Please output the listing that follows exactly, but keep all images out.

┄┄┄┄┄┄

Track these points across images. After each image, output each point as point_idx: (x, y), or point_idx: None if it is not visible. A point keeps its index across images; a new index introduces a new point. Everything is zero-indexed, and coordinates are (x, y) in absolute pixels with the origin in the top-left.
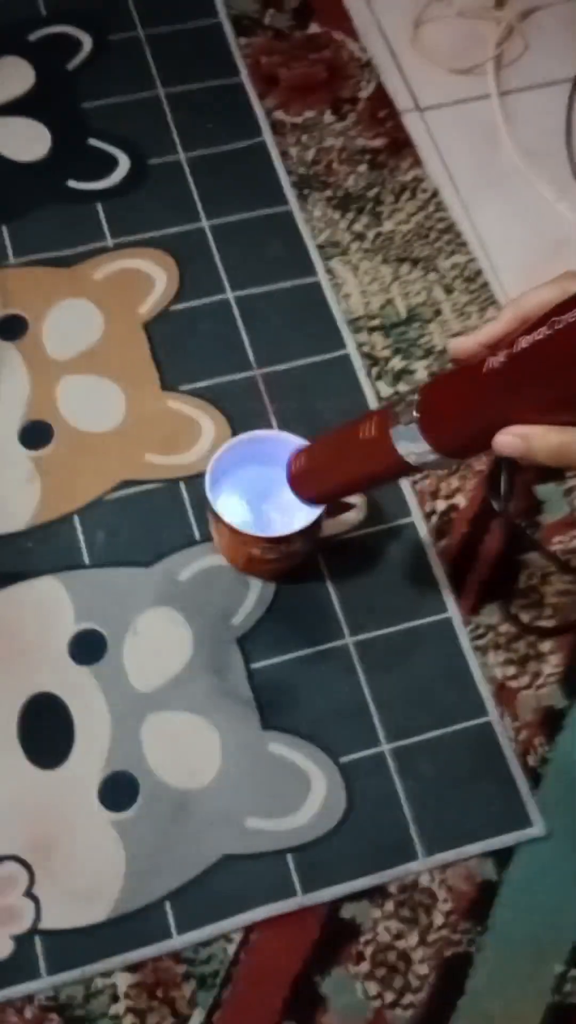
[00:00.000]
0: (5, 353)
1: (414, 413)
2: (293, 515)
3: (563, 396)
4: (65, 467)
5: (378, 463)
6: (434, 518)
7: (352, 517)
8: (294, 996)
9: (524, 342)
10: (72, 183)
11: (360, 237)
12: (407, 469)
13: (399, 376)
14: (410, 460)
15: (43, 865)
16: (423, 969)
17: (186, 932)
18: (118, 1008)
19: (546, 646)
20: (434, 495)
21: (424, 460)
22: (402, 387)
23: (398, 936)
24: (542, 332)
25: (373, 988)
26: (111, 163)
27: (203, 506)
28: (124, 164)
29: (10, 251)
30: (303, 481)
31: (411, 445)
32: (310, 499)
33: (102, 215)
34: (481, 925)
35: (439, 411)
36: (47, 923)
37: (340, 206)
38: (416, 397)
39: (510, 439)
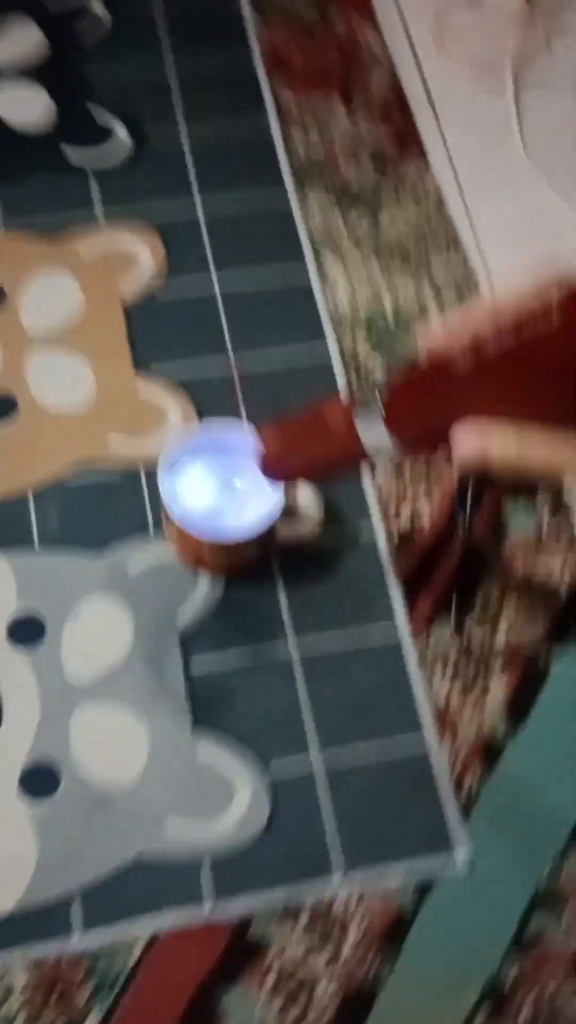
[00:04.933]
0: None
1: (380, 402)
2: (250, 509)
3: (528, 406)
4: (25, 443)
5: (339, 448)
6: (396, 529)
7: (309, 525)
8: (192, 1008)
9: (493, 348)
10: (69, 154)
11: (355, 232)
12: (366, 458)
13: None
14: (370, 449)
15: None
16: (327, 994)
17: (91, 931)
18: (10, 1006)
19: (495, 670)
20: (398, 506)
21: (383, 451)
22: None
23: (306, 956)
24: (511, 340)
25: (274, 1009)
26: (111, 136)
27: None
28: (124, 138)
29: None
30: (270, 462)
31: (373, 434)
32: (276, 479)
33: (95, 189)
34: (393, 953)
35: (404, 406)
36: None
37: (338, 198)
38: (383, 387)
39: (470, 440)
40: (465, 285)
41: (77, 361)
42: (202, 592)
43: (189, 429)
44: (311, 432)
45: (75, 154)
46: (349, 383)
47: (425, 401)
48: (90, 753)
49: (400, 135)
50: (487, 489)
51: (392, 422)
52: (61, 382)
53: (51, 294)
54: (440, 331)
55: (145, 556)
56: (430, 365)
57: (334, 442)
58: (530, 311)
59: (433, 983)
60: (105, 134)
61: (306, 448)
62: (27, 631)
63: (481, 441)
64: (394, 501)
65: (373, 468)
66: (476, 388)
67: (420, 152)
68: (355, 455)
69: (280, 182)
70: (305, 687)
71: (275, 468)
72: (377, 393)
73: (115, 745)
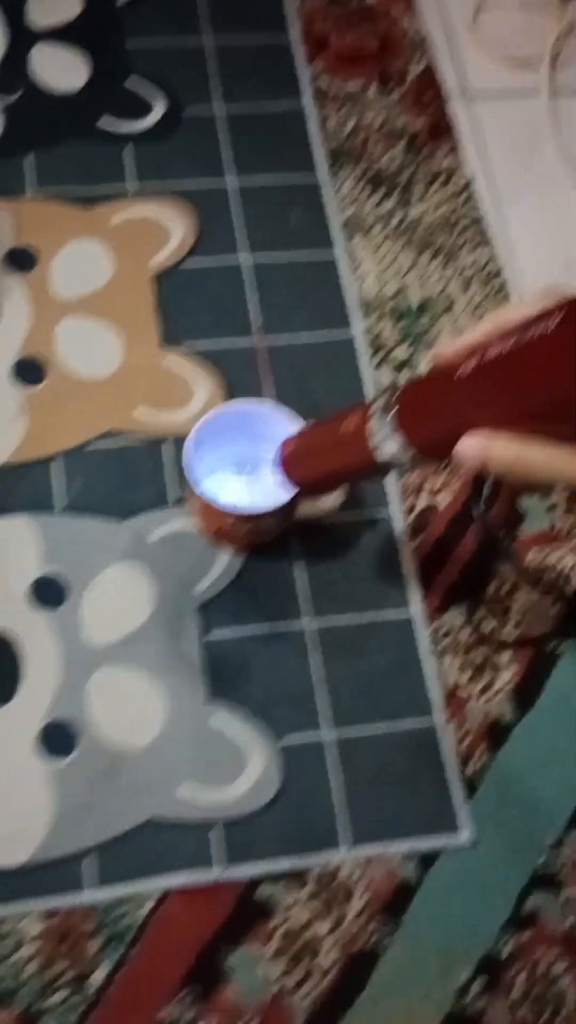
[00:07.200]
0: (11, 284)
1: (392, 410)
2: (271, 490)
3: (522, 407)
4: (53, 408)
5: (354, 456)
6: (413, 514)
7: (329, 502)
8: (198, 965)
9: (491, 353)
10: (104, 121)
11: (385, 219)
12: (379, 466)
13: (401, 366)
14: (382, 456)
15: None
16: (329, 959)
17: (103, 887)
18: (22, 953)
19: (503, 658)
20: (417, 491)
21: (395, 458)
22: (402, 378)
23: (309, 923)
24: (508, 345)
25: (276, 971)
26: (146, 106)
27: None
28: (159, 109)
29: (31, 181)
30: (289, 465)
31: (385, 441)
32: (294, 484)
33: (129, 158)
34: (394, 923)
35: (414, 411)
36: None
37: (370, 183)
38: (397, 395)
39: (471, 444)
40: (492, 277)
41: (106, 329)
42: (222, 565)
43: (216, 405)
44: (326, 438)
45: (112, 125)
46: (374, 371)
47: (432, 405)
48: (107, 715)
49: (434, 125)
50: (504, 480)
51: (403, 428)
52: (90, 350)
53: (82, 261)
54: (449, 348)
55: (166, 527)
56: (436, 372)
57: (349, 448)
58: (529, 318)
59: (431, 954)
60: (144, 107)
61: (320, 455)
62: (49, 593)
63: (482, 446)
64: (413, 488)
65: (392, 475)
66: (477, 389)
67: (453, 143)
68: (369, 462)
69: (312, 164)
70: (319, 663)
71: (291, 474)
72: (390, 400)
73: (131, 709)
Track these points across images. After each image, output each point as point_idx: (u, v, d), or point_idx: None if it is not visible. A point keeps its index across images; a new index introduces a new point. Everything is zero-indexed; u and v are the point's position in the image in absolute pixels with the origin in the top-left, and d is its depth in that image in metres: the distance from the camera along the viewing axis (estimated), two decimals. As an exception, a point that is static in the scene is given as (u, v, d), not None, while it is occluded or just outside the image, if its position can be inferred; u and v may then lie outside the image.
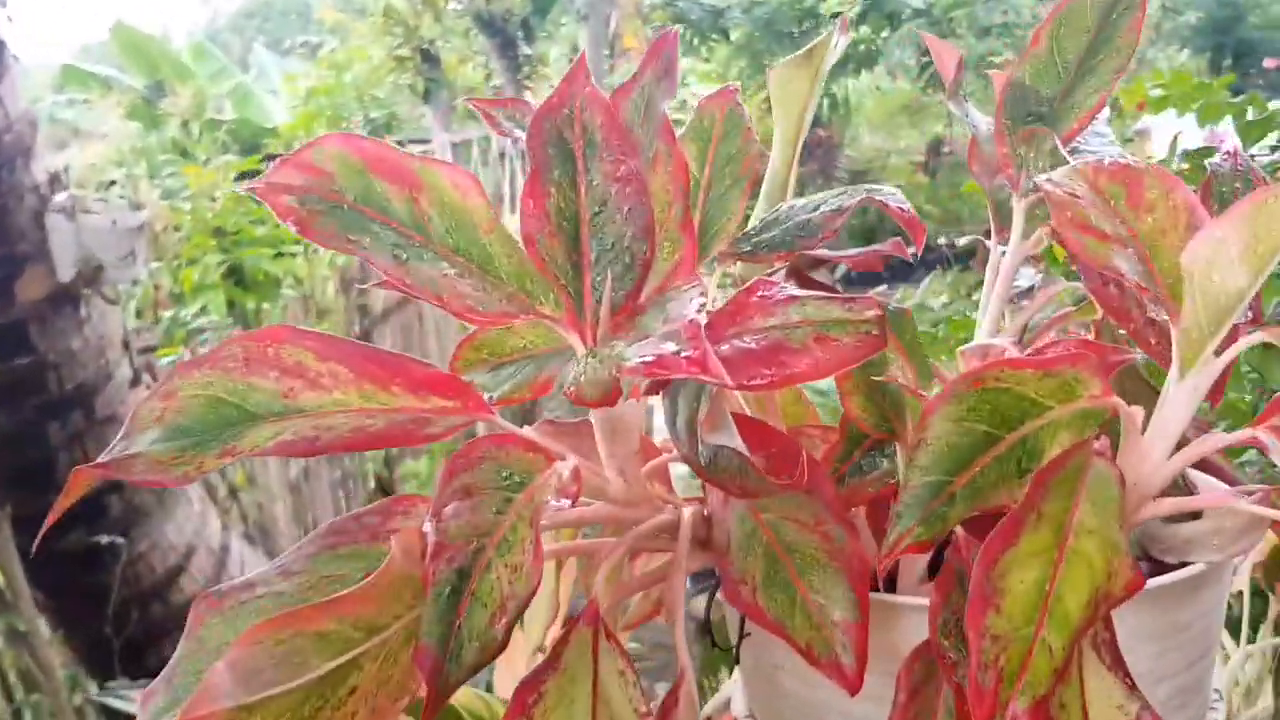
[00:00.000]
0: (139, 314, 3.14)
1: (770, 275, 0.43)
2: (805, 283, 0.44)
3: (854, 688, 0.36)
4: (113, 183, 4.09)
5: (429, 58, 7.21)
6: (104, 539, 1.93)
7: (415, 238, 0.36)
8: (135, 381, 2.09)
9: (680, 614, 0.38)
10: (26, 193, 1.87)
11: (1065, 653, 0.30)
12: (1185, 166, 0.94)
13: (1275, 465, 0.35)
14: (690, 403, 0.37)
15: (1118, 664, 0.33)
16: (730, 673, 0.60)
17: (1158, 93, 1.28)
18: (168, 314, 3.18)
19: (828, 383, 0.38)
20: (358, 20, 7.90)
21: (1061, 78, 0.49)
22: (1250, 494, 0.37)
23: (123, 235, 2.10)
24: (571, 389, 0.32)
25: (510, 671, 0.54)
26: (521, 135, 0.43)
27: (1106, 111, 0.52)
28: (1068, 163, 0.40)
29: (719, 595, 0.41)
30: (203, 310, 3.26)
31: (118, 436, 0.36)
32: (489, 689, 0.64)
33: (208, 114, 6.70)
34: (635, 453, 0.39)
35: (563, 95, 0.38)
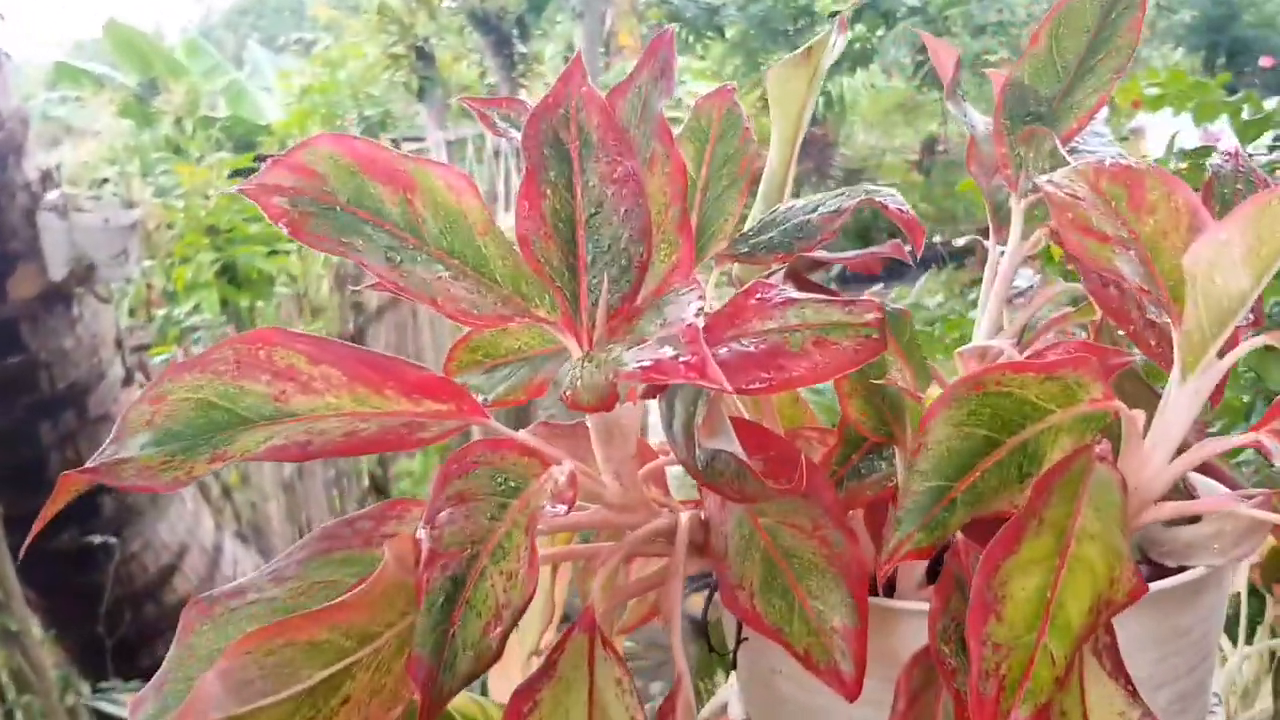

┄┄┄┄┄┄

### Written response
Track these points across images. After each image, output each point as point_idx: (x, y), or point_idx: None if it is not visible. A point keeps its index across images; a new index introduces a new point. Everything is zero-indexed, and coordinates are (x, y) in absolute pixels with the origin in the top-left.
[00:00.000]
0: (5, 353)
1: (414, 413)
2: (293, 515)
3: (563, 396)
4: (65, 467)
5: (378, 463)
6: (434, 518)
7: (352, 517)
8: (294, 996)
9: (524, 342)
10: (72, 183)
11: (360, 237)
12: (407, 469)
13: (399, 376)
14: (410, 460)
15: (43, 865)
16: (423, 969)
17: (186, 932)
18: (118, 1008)
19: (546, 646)
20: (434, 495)
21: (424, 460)
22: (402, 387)
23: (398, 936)
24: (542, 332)
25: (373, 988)
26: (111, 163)
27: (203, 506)
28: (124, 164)
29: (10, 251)
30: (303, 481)
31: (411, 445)
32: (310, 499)
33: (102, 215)
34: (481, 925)
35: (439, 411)
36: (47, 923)
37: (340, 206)
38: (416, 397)
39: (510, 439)
[00:04.933]
0: None
1: (380, 402)
2: (250, 509)
3: (528, 406)
4: (25, 443)
5: (339, 448)
6: (396, 529)
7: (309, 525)
8: (192, 1008)
9: (493, 348)
10: (69, 154)
11: (355, 232)
12: (366, 458)
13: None
14: (370, 449)
15: None
16: (327, 994)
17: (91, 931)
18: (10, 1006)
19: (495, 670)
20: (398, 506)
21: (383, 451)
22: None
23: (306, 956)
24: (511, 340)
25: (274, 1009)
26: (111, 136)
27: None
28: (124, 138)
29: None
30: (270, 462)
31: (373, 434)
32: (276, 479)
33: (95, 189)
34: (393, 953)
35: (404, 406)
36: None
37: (338, 198)
38: (383, 387)
39: (470, 440)
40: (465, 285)
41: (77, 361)
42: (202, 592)
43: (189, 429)
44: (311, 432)
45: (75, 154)
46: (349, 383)
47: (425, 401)
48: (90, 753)
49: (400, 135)
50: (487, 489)
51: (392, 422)
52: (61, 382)
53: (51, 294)
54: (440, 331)
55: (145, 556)
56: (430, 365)
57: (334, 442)
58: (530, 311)
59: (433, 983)
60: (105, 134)
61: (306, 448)
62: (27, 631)
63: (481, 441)
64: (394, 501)
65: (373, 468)
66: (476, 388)
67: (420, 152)
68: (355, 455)
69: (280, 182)
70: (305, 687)
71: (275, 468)
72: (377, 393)
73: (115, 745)
[00:07.200]
0: (11, 284)
1: (392, 410)
2: (271, 490)
3: (522, 407)
4: (53, 408)
5: (354, 456)
6: (413, 514)
7: (329, 502)
8: (198, 965)
9: (491, 353)
10: (104, 121)
11: (385, 219)
12: (379, 466)
13: (401, 366)
14: (382, 456)
15: None
16: (329, 959)
17: (103, 887)
18: (22, 953)
19: (503, 658)
20: (417, 491)
21: (395, 458)
22: (402, 378)
23: (309, 923)
24: (508, 345)
25: (276, 971)
26: (146, 106)
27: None
28: (159, 109)
29: (31, 181)
30: (289, 465)
31: (385, 441)
32: (294, 484)
33: (129, 158)
34: (394, 923)
35: (414, 411)
36: None
37: (370, 183)
38: (397, 395)
39: (471, 444)
40: (492, 277)
41: (106, 329)
42: (222, 565)
43: (216, 405)
44: (326, 438)
45: (112, 125)
46: (374, 371)
47: (432, 405)
48: (107, 715)
49: (434, 125)
50: (504, 480)
51: (403, 428)
52: (90, 350)
53: (82, 261)
54: (449, 348)
55: (166, 527)
56: (436, 372)
57: (349, 448)
58: (529, 318)
59: (431, 954)
60: (144, 107)
61: (320, 455)
62: (49, 593)
63: (482, 446)
64: (413, 488)
65: (392, 475)
66: (477, 389)
67: (453, 143)
68: (369, 462)
69: (312, 164)
70: (319, 663)
71: (291, 474)
72: (390, 400)
73: (131, 709)
Track these points across images. After each image, output each point as point_idx: (u, v, d), or point_idx: None if it is not visible. A point keeps its index across images; a new index introduces a new point. Everything is zero-indexed; u and v are the point's position in the image in absolute pixels with the origin in the top-left, and d is its depth in that image in metres: the distance from the camera along the viewing axis (estimated), two decimals. As an exception, a point that is static in the scene is given as (u, v, d), not None, while it is occluded or just outside the image, if its position can be inferred; u and v may then lie outside the image.
[00:00.000]
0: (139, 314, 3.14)
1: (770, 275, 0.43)
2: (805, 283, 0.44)
3: (854, 688, 0.36)
4: (113, 183, 4.09)
5: (429, 58, 7.21)
6: (104, 539, 1.93)
7: (415, 238, 0.36)
8: (135, 381, 2.09)
9: (680, 614, 0.38)
10: (26, 193, 1.87)
11: (1065, 653, 0.30)
12: (1185, 166, 0.94)
13: (1275, 465, 0.35)
14: (690, 403, 0.37)
15: (1118, 664, 0.33)
16: (730, 673, 0.60)
17: (1158, 93, 1.28)
18: (168, 314, 3.18)
19: (828, 383, 0.38)
20: (358, 20, 7.90)
21: (1061, 78, 0.49)
22: (1250, 494, 0.37)
23: (123, 235, 2.10)
24: (571, 389, 0.32)
25: (510, 671, 0.54)
26: (521, 135, 0.43)
27: (1106, 111, 0.52)
28: (1068, 163, 0.40)
29: (719, 595, 0.41)
30: (203, 310, 3.26)
31: (118, 436, 0.36)
32: (489, 689, 0.64)
33: (208, 114, 6.70)
34: (635, 453, 0.39)
35: (563, 95, 0.38)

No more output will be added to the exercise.